===== SUPPLIED RECORDS
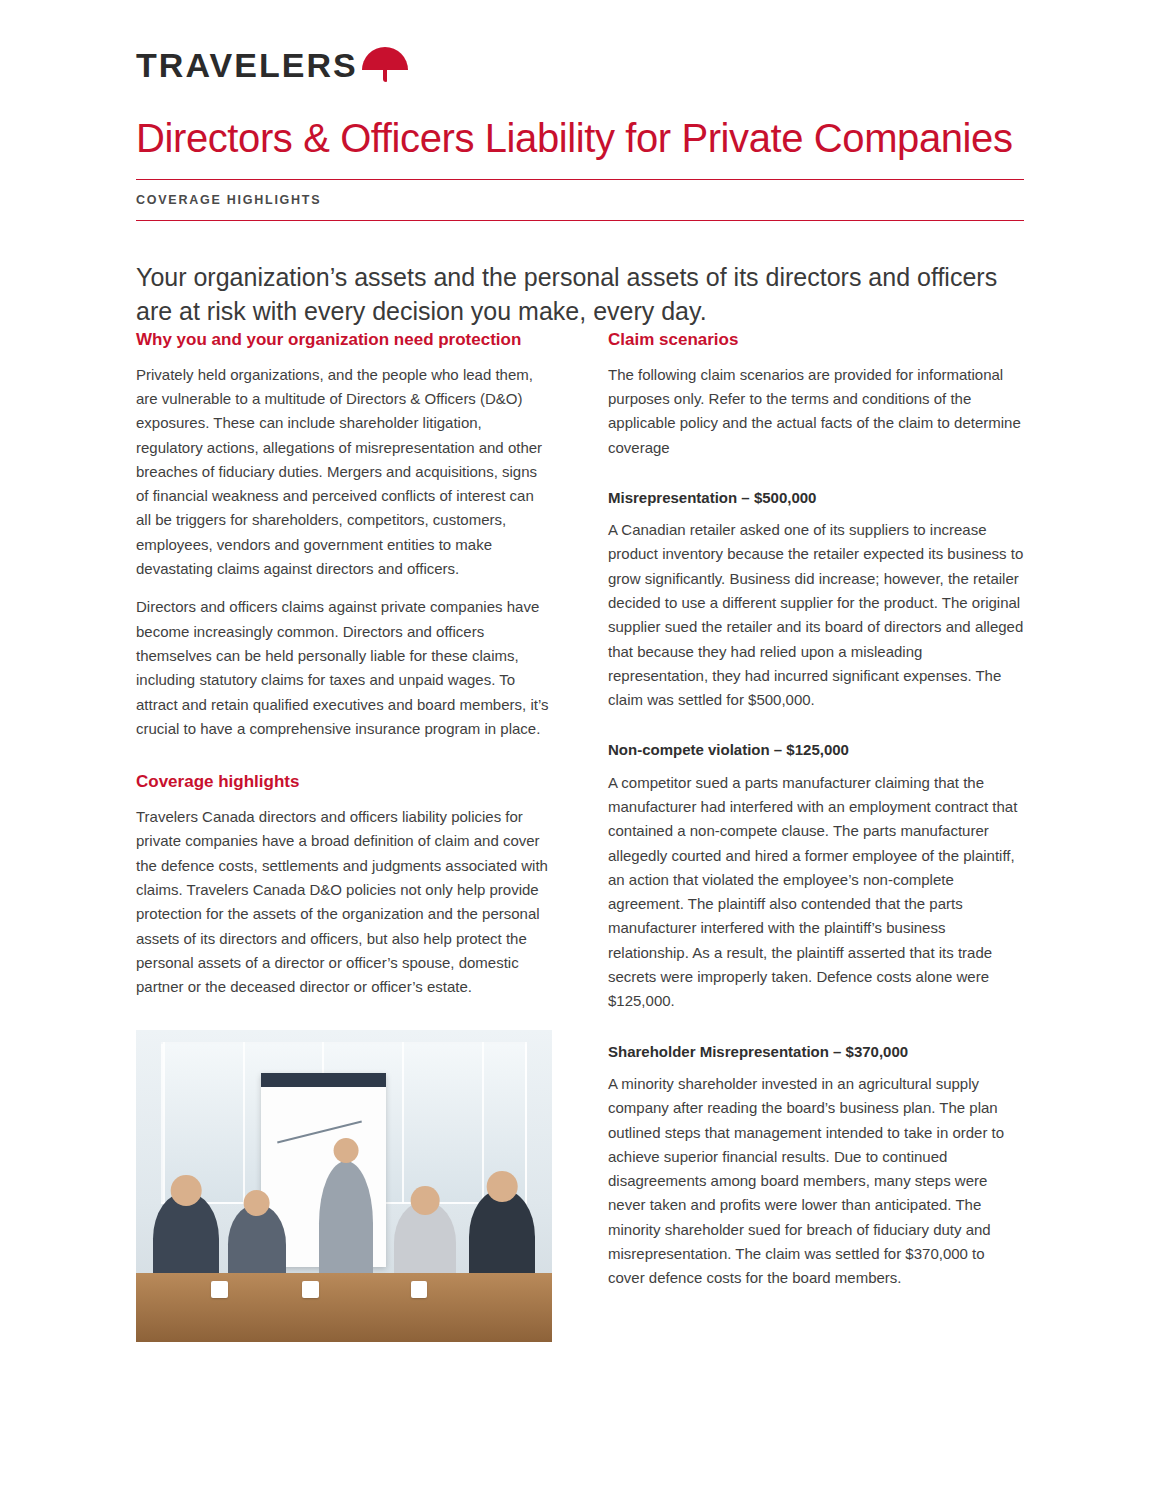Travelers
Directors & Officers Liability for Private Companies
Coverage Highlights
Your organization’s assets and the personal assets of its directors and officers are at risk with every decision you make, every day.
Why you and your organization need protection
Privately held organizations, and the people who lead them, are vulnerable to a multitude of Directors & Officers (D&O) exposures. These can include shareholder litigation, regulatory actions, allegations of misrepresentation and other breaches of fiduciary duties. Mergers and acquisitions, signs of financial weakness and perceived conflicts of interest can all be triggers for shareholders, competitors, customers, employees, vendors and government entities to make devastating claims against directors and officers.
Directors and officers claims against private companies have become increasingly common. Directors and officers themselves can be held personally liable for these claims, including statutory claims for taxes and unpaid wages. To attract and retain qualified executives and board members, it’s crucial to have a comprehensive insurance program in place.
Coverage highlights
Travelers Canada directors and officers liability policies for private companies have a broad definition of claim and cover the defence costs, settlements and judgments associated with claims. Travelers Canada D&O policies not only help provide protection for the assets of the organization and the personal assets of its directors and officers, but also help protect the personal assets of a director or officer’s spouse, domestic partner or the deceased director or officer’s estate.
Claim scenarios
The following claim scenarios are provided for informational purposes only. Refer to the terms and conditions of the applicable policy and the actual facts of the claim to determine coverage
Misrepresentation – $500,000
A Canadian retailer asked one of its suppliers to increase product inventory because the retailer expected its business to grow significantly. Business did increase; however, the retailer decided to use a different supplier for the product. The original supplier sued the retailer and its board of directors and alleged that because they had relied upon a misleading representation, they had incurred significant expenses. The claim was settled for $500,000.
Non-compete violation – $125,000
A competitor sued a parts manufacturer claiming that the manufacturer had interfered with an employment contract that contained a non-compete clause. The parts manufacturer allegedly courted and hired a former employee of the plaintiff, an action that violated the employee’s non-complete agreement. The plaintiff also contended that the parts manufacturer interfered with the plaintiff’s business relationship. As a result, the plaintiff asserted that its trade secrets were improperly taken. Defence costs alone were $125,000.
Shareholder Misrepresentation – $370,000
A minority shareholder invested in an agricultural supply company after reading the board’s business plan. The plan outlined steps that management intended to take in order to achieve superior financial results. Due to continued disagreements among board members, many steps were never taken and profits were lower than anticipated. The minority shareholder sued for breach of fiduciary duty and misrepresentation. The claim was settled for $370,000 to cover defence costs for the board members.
==========
===== SUPPLIED RECORDS
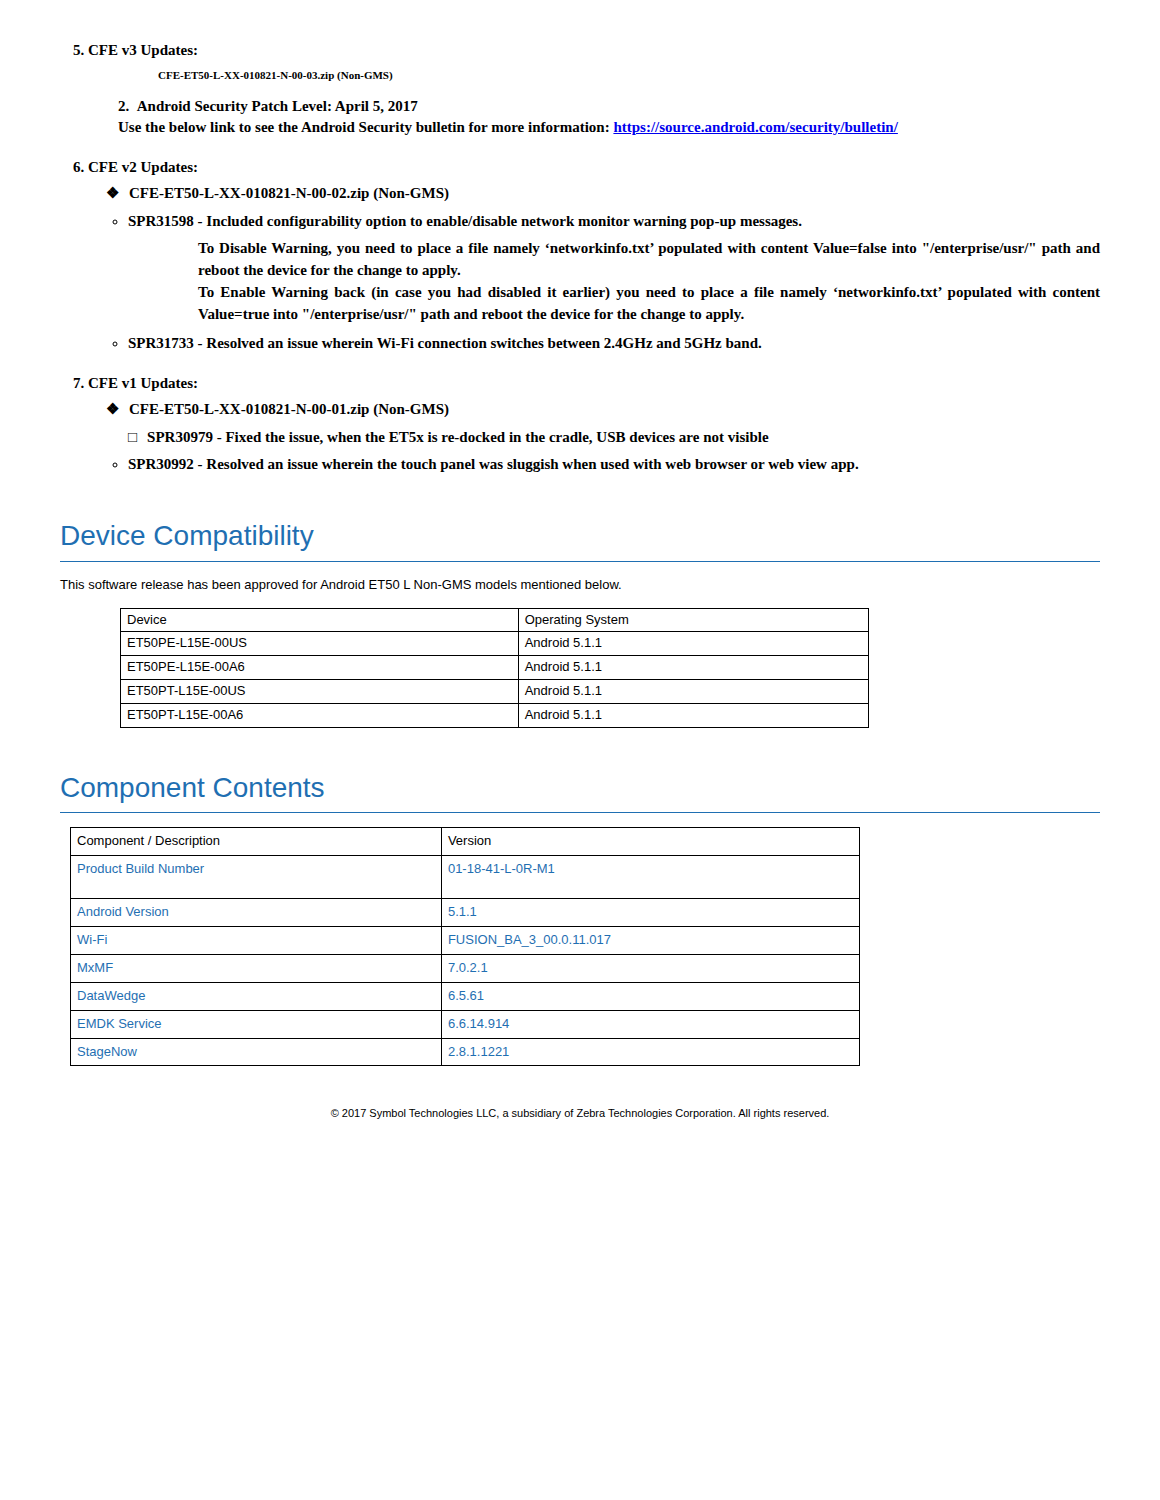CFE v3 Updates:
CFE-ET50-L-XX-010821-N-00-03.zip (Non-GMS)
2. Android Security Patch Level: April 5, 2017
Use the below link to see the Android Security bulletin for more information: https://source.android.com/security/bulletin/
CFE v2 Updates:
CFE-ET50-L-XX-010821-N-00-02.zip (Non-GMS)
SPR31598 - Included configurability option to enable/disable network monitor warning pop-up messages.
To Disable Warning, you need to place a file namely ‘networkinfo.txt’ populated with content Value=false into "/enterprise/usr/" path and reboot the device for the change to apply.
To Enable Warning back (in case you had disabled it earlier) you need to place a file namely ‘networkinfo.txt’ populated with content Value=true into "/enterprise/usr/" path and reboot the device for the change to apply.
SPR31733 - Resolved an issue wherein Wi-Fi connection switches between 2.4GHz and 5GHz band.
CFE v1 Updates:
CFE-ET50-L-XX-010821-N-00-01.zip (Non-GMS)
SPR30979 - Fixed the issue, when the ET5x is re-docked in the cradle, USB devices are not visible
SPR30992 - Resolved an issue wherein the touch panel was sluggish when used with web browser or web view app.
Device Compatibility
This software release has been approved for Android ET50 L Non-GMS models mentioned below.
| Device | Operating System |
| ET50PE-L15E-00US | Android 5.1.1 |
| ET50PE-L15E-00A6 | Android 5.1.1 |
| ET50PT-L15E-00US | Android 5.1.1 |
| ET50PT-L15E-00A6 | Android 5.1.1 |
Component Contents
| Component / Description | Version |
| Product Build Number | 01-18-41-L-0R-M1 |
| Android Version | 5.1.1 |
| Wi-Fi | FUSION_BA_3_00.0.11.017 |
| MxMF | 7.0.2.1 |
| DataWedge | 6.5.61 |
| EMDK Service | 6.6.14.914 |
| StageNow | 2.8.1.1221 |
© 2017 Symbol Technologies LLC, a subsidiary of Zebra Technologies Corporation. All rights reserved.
==========
◆ **EXERCISE**
A line qualifies when it holds the word "issue"; report all qualifying lines from the records above.

◆ **ANSWER TO THE PROBLEM**
SPR31733 - Resolved an issue wherein Wi-Fi connection switches between 2.4GHz and 5GHz band.
SPR30979 - Fixed the issue, when the ET5x is re-docked in the cradle, USB devices are not visible
SPR30992 - Resolved an issue wherein the touch panel was sluggish when used with web browser or web view app.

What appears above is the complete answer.